EINBECK (boe) – Das kommt auch nicht alle Tage vor. Da ist am Einbecker Amtsgericht eine Verhandlung anberaumt, in der sich die beiden Angeklagten zunächst auch zum Vorwurf des unerlaubten Handels mit Betäubungsmitteln äußern; in der dann auch der ermittelnde Polizeihauptkommissar seine Aussage macht; zu der der Hauptzeuge und vier weitere Zeugen allerdings aus unerklärlichen Gründen nicht erscheinen und die Verhandlung nach rund einer halben Stunde abgebrochen werden muss. „Es hilft alles nichts“, sagte Richter Thomas Döhrel, „nach den Sommerferien werden wir erneut zusammenkommen – und dann müssen die Zeugen polizeilich vorgeführt werden.“

Doch zurück zu den beiden Angeklagten: Der eine, er gilt in diesem Prozess als Hauptangeklagter, ist 21 Jahre alt und stammt aus Einbeck – der andere, 26 Jahre alt, ebenfalls aus Einbeck und durch Rechtsanwalt Marc Hainski vertreten.
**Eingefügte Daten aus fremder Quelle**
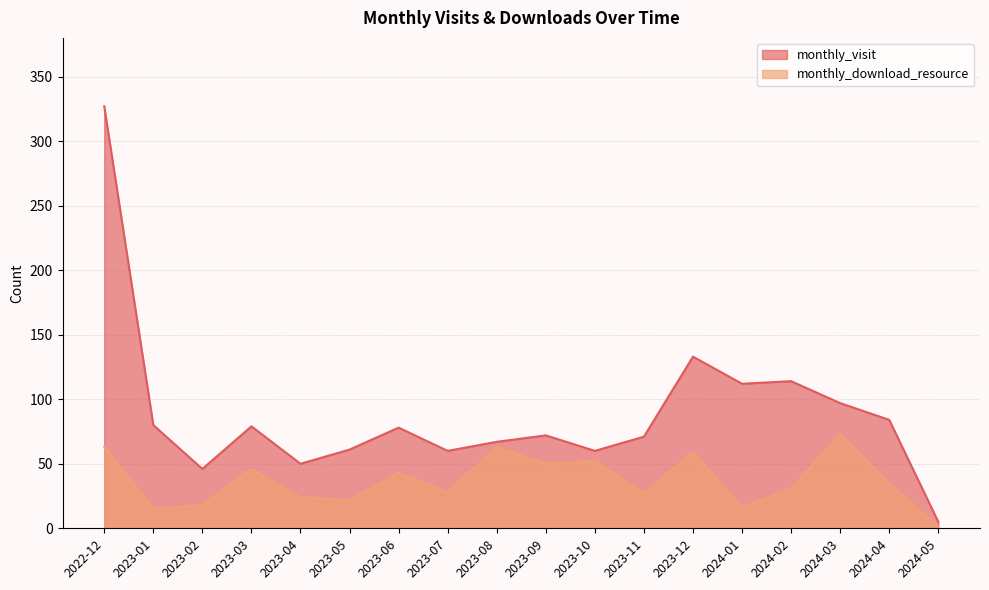

How many interior local peaks does the monthly_download_resource series have?

6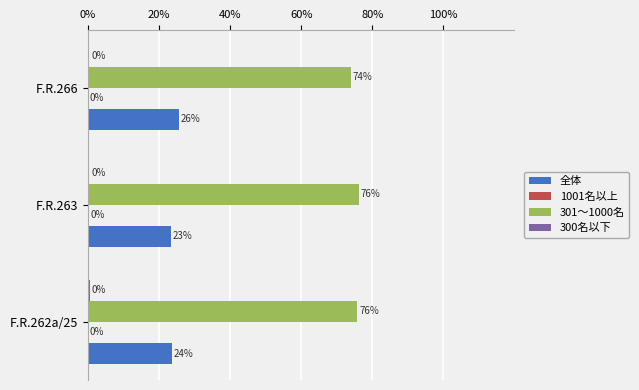

Which series has the widest spread of values?

全体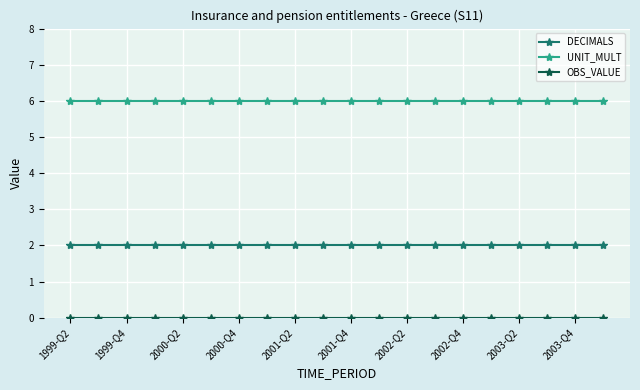

At how many categories does at least one series exceed 5?

20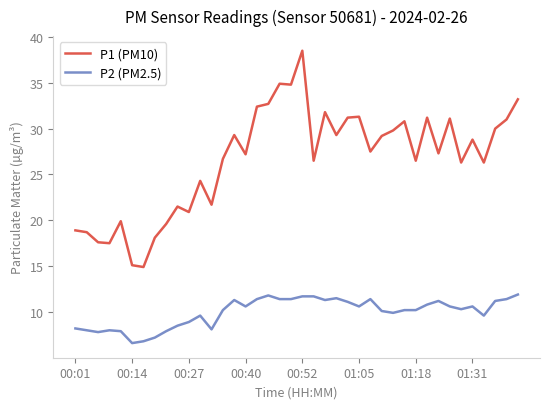

Does the chart display data point markers on the line(s)?

No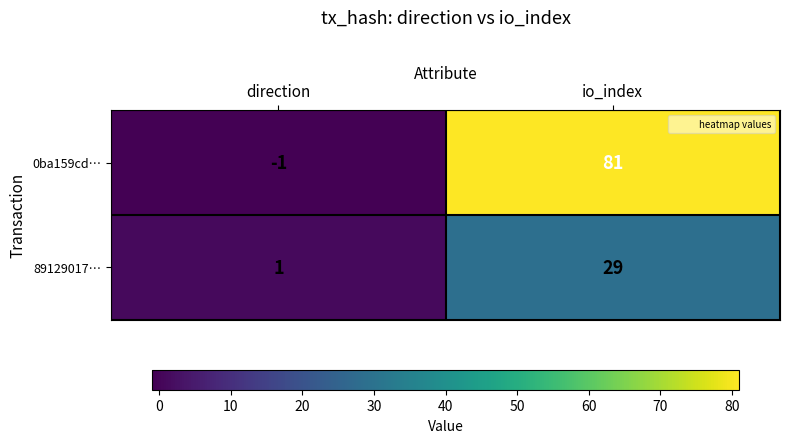

Reading right to left, list all the values displayed in this chart.

0ba159cd…: 81	-1
89129017…: 29	1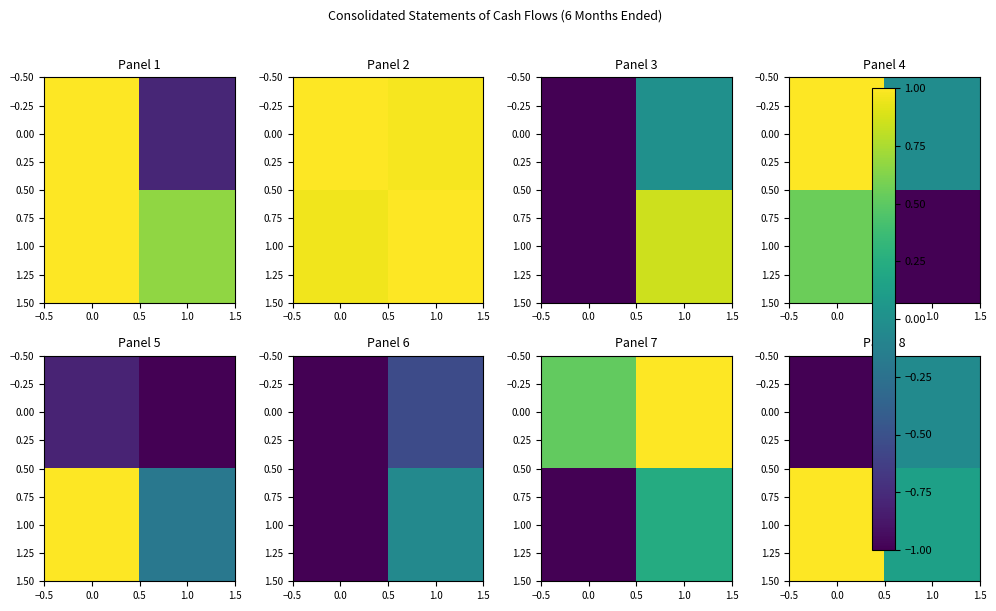

What is the greatest value displayed?

1.0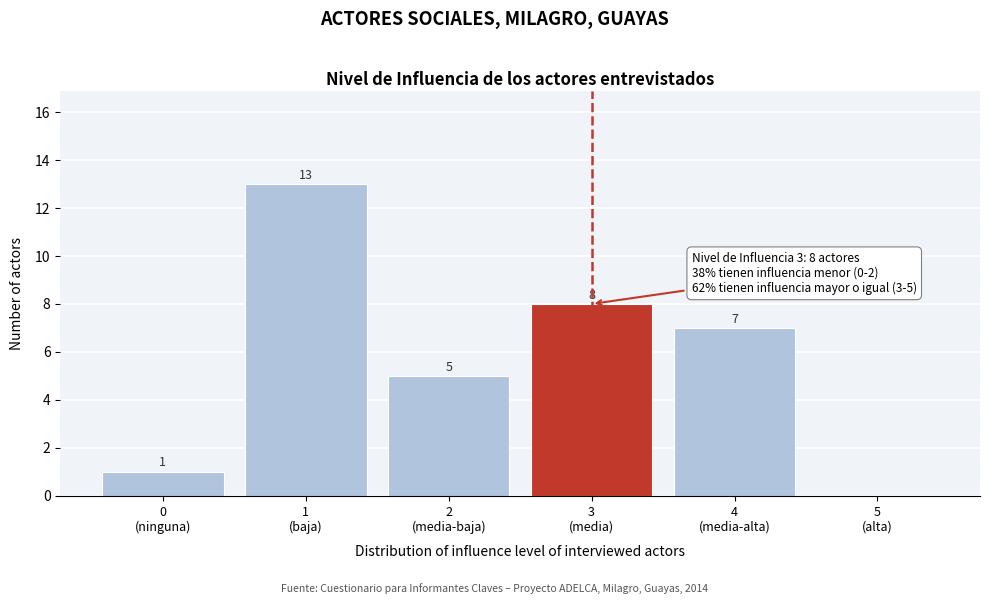

What is the maximum value shown in the chart?

13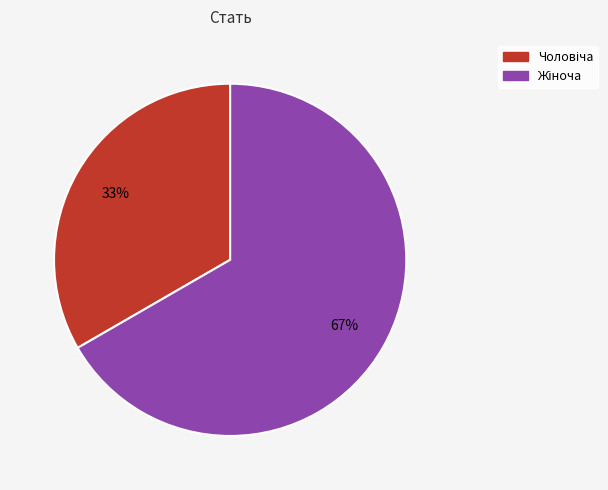

Is there a majority slice in this chart?

Yes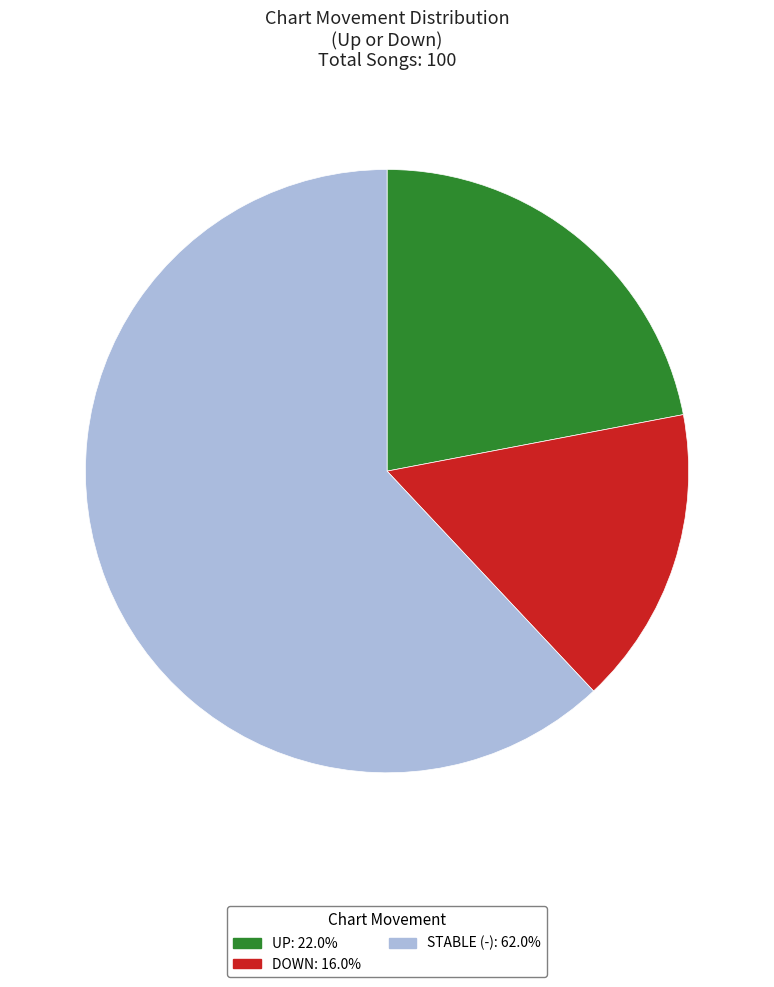

What is the ratio of the value at STABLE (-): 62.0% to the value at DOWN: 16.0%?

3.9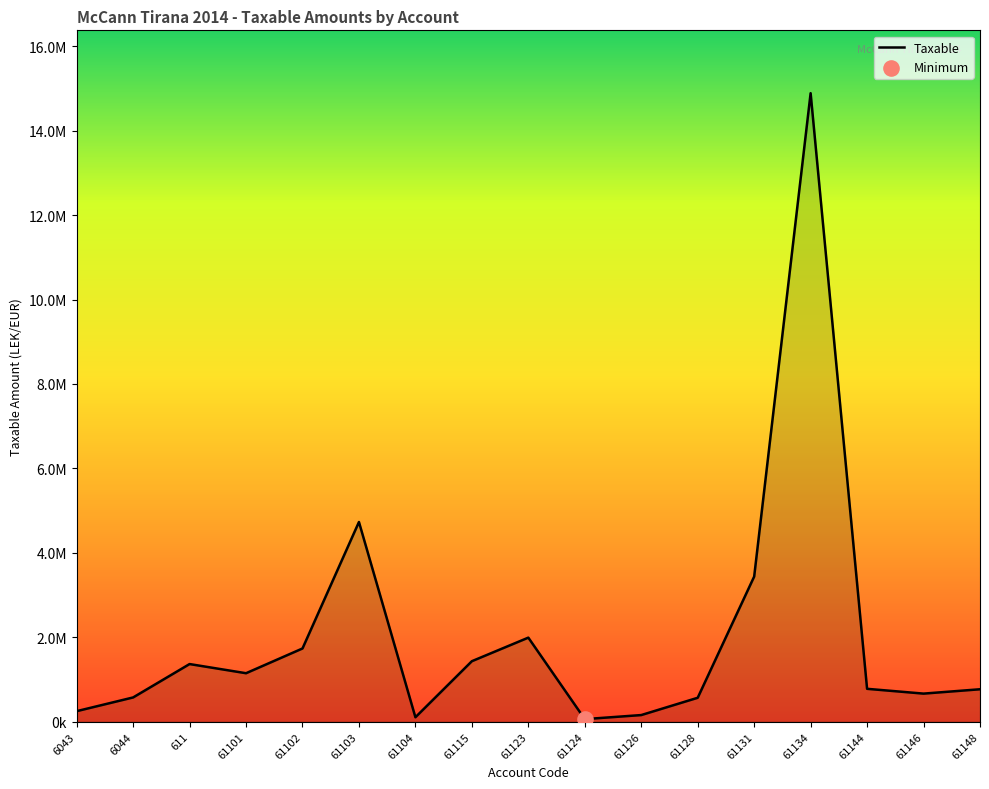

Which has a higher value, 61103 or 61124?

61103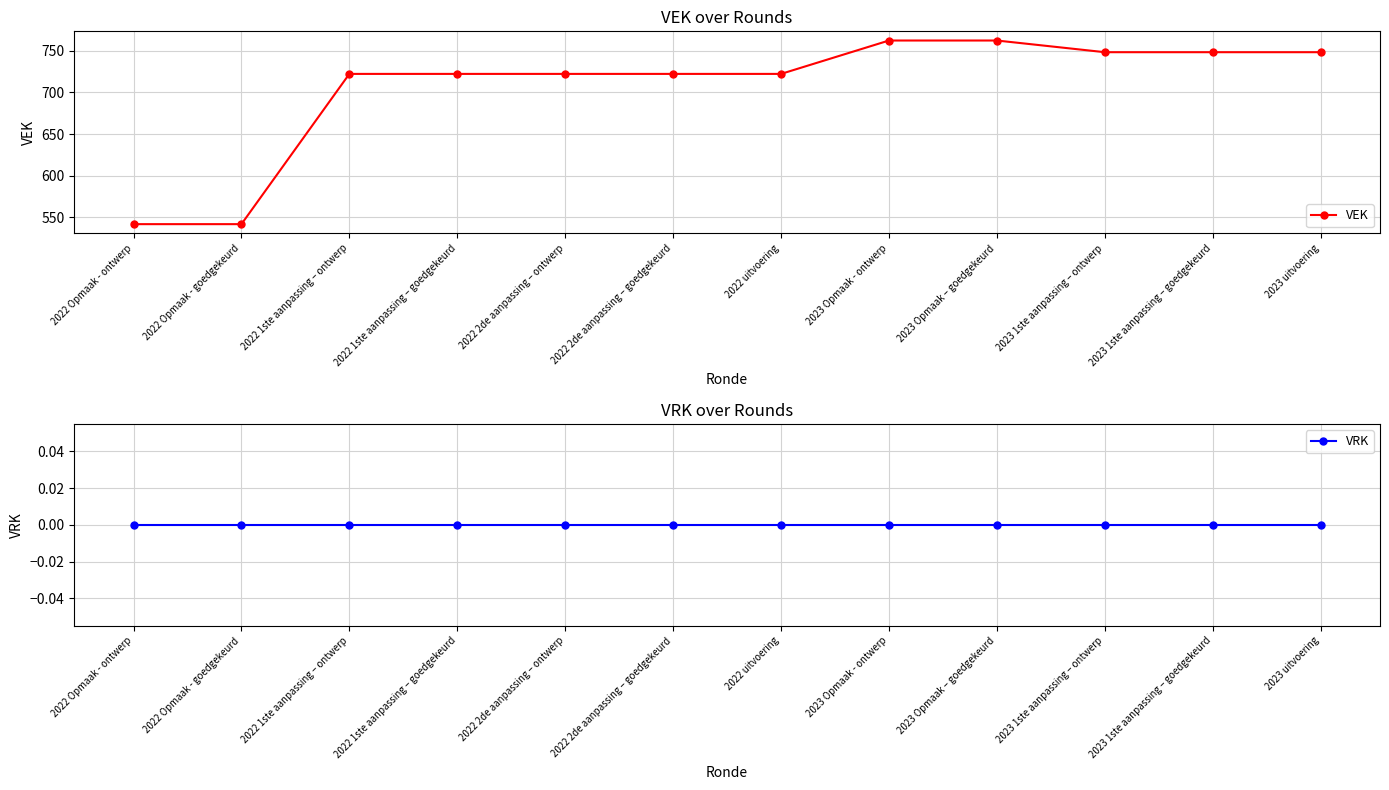

Reading left to right, what are all the values shown in this chart?

VEK: 542	542	722	722	722	722	722	762	762	748	748	748
VRK: 0	0	0	0	0	0	0	0	0	0	0	0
Beiden wird vorgeworfen, im November 2012 Handel mit einer nicht unerheblichen Menge Marihuana betrieben zu haben, nachdem sie sich zunächst telefonisch verabredet und dann auf einem nahe gelegenen Spielplatz zur Übergabe getroffen haben sollen. „Das stimmt nicht“, erklärten die Angeklagten, die in der Vergangenheit zwar durchaus Drogen konsumiert hätten, in der Zwischenzeit „damit aber nichts mehr am Hut haben“ und sich eigentlich nur über Facebook kennen würden und somit auch keine Geschäfte gemacht hätten. „Ich habe mittlerweile eine feste Arbeit und werde bald Vater“, betonte der 21-Jährige, „ich habe mit dem Thema abgeschlossen“. Die (nicht erschienenen) Zeugen würde er noch aus der „Szene“ kennen – sie wollten ihm mit ihren Aussagen zum vermeintlichen Verkauf „sicher nur einen `reinwürgen“. Auf diese Zeugenaussagen kam dann auch der ermittelnde Polizeibeamte aus Einbeck zu sprechen. „Es hat mehrere Vernehmungen gegeben“, sagte er, und dabei sei immer wieder zur Sprache gekommen, dass vor allem der Hauptangeklagte mit Betäubungsmitteln handeln würde. Das eine Mal hieß es, er hätte sich 100 Gramm Marihuana von seinem Cousin besorgen wollen, das andere Mal will ein Zeuge zwei-, dreimal bei ihm Stoff gekauft haben. Ebenfalls geäußert wurde die Aussage, dass der 21-Jährige monatlich zwei Kilogramm Gras aus Hannover geholt hätte. „Das hatte eine längerfristige Observation zur Folge“, gab der Polizeibeamte an – die blieb jedoch erfolglos, weil ein Handel von Betäubungsmitteln „nicht feststellbar war“. Ingesamt seien die Zeugenaussagen aber wohl „sehr schwammig“ gewesen, meinte dann auch Richter Thomas Döhrel. Umso wichtiger sei es nun, dass die Zeugen bei der Fortsetzung der Verhandlung im Oktober noch einmal direkt dazu gehört werden. Zur Strafe, dass sie den Termin am Montag im Amtsgericht versäumt haben, „brummte“ ihnen Döhrel jeweils 50 Euro Bußgeld auf.